+++ INPUT MATERIAL

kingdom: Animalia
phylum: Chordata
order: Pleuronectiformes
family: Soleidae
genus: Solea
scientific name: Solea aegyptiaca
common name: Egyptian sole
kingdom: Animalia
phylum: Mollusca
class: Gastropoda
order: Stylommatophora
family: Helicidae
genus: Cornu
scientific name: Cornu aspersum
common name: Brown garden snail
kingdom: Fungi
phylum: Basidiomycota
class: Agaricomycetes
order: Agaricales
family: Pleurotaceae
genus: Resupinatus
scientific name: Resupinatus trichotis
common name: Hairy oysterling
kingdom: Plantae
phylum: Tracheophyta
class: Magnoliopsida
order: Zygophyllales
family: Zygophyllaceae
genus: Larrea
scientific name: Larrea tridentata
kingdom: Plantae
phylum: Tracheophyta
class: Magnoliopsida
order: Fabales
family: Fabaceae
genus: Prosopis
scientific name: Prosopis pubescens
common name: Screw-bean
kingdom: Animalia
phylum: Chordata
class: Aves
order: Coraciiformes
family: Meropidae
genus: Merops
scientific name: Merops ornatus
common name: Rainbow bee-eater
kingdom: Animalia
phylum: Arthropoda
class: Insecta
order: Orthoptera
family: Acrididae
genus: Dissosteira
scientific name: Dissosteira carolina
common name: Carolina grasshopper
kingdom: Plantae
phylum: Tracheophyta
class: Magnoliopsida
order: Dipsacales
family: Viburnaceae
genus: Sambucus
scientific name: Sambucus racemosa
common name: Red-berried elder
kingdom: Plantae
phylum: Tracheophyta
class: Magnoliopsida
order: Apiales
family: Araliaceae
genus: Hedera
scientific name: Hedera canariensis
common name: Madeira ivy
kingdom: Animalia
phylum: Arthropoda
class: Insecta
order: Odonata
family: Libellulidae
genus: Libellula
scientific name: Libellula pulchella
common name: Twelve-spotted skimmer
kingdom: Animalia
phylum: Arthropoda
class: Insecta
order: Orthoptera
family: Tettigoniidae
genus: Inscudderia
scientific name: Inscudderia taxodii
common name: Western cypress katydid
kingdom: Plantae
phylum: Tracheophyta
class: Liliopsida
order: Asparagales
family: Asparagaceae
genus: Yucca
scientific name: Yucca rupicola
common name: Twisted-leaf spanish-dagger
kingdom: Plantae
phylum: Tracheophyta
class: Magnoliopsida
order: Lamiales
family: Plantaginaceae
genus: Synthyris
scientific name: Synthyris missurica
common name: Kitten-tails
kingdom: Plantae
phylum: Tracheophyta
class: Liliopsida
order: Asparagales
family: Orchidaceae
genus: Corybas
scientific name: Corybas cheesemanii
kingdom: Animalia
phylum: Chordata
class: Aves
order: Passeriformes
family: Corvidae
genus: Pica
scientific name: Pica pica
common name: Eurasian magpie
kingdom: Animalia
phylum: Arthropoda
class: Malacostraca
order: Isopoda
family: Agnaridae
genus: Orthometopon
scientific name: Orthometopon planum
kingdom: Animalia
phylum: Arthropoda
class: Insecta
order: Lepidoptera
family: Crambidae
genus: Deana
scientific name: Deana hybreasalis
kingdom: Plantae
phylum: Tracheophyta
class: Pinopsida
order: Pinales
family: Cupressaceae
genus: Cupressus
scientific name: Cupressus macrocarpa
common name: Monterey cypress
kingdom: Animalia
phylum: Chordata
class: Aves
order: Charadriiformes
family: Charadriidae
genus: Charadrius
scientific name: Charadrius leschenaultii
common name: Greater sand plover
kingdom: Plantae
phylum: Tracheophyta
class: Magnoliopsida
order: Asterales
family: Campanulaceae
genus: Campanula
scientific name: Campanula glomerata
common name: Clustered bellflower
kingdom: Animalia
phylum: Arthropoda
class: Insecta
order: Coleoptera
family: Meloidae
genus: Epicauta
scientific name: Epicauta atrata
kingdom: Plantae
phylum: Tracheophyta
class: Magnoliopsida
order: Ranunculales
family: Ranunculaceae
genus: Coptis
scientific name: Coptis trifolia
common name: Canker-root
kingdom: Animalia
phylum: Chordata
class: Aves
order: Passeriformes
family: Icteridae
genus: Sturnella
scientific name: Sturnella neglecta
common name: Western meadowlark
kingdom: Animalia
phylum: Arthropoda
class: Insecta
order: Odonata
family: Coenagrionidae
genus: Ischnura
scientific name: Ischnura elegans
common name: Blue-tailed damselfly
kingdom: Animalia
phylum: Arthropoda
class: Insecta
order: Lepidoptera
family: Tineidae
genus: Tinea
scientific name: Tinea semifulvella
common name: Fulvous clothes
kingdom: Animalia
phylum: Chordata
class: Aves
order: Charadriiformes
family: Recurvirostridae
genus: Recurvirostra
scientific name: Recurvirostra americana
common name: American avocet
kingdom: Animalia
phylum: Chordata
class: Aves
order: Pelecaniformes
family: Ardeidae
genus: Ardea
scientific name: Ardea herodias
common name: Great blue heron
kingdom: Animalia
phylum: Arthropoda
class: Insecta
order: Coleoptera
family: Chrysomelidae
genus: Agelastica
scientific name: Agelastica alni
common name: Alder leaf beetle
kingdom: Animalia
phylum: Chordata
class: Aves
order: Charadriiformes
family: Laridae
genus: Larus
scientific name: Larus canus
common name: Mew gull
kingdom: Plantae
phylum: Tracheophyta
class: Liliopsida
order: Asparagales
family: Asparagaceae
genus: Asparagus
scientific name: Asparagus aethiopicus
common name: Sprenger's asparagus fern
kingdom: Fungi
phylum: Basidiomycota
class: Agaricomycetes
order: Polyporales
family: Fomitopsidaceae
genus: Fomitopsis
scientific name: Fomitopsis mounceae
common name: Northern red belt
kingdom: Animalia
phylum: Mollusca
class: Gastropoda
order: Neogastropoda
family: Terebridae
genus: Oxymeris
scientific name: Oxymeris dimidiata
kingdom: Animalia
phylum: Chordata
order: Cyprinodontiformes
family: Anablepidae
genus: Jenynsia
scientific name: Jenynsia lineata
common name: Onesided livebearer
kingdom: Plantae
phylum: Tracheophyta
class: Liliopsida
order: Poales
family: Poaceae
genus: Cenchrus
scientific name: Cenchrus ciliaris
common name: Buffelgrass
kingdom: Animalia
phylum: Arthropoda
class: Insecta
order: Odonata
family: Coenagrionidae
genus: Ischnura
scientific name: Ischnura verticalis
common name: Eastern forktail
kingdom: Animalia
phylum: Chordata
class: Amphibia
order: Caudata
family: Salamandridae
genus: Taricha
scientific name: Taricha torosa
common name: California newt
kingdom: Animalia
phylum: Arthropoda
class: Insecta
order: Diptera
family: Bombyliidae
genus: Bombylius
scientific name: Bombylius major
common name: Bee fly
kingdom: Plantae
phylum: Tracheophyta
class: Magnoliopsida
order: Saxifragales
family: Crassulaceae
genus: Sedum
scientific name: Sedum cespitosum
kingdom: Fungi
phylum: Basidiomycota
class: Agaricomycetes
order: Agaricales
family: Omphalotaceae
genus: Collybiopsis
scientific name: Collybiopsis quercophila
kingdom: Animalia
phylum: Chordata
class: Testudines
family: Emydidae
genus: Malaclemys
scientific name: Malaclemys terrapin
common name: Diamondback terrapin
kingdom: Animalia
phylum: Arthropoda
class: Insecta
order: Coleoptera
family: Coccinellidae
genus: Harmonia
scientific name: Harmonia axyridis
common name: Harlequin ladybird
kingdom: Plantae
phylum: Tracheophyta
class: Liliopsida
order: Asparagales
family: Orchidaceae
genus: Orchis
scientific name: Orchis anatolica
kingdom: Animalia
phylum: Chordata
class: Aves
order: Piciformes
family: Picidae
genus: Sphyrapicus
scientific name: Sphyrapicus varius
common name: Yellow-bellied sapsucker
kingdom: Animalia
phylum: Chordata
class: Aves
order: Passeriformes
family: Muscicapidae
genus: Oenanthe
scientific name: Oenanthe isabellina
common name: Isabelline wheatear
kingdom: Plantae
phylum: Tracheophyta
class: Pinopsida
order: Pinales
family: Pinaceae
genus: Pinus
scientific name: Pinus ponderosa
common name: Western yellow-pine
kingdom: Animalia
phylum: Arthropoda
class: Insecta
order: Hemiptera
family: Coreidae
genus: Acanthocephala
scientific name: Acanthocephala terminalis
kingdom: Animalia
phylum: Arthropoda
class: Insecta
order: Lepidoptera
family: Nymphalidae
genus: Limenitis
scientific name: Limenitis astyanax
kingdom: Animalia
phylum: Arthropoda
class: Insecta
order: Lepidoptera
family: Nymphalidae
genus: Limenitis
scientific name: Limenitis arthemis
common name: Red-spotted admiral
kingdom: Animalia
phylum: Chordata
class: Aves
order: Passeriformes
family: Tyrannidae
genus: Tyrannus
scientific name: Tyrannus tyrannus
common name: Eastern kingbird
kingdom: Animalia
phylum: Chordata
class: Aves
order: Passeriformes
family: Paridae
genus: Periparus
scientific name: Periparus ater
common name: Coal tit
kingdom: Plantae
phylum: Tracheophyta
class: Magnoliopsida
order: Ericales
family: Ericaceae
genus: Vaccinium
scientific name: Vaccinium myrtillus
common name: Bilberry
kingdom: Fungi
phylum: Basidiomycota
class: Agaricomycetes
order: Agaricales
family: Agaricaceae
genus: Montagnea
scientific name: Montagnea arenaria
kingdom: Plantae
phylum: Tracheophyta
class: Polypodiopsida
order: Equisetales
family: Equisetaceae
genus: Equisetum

++++++

▶ _WHAT IS REQUIRED_
Can you reproduce the lines starting with the one containing "scientific name: Recurvirostra americana" and going on through the one containing "genus: Jenynsia", substituting "vernacular name" for "common name" wherever it appears and leaving everything else unchanged?

▶ _IN RESPONSE_
scientific name: Recurvirostra americana
vernacular name: American avocet
kingdom: Animalia
phylum: Chordata
class: Aves
order: Pelecaniformes
family: Ardeidae
genus: Ardea
scientific name: Ardea herodias
vernacular name: Great blue heron
kingdom: Animalia
phylum: Arthropoda
class: Insecta
order: Coleoptera
family: Chrysomelidae
genus: Agelastica
scientific name: Agelastica alni
vernacular name: Alder leaf beetle
kingdom: Animalia
phylum: Chordata
class: Aves
order: Charadriiformes
family: Laridae
genus: Larus
scientific name: Larus canus
vernacular name: Mew gull
kingdom: Plantae
phylum: Tracheophyta
class: Liliopsida
order: Asparagales
family: Asparagaceae
genus: Asparagus
scientific name: Asparagus aethiopicus
vernacular name: Sprenger's asparagus fern
kingdom: Fungi
phylum: Basidiomycota
class: Agaricomycetes
order: Polyporales
family: Fomitopsidaceae
genus: Fomitopsis
scientific name: Fomitopsis mounceae
vernacular name: Northern red belt
kingdom: Animalia
phylum: Mollusca
class: Gastropoda
order: Neogastropoda
family: Terebridae
genus: Oxymeris
scientific name: Oxymeris dimidiata
kingdom: Animalia
phylum: Chordata
order: Cyprinodontiformes
family: Anablepidae
genus: Jenynsia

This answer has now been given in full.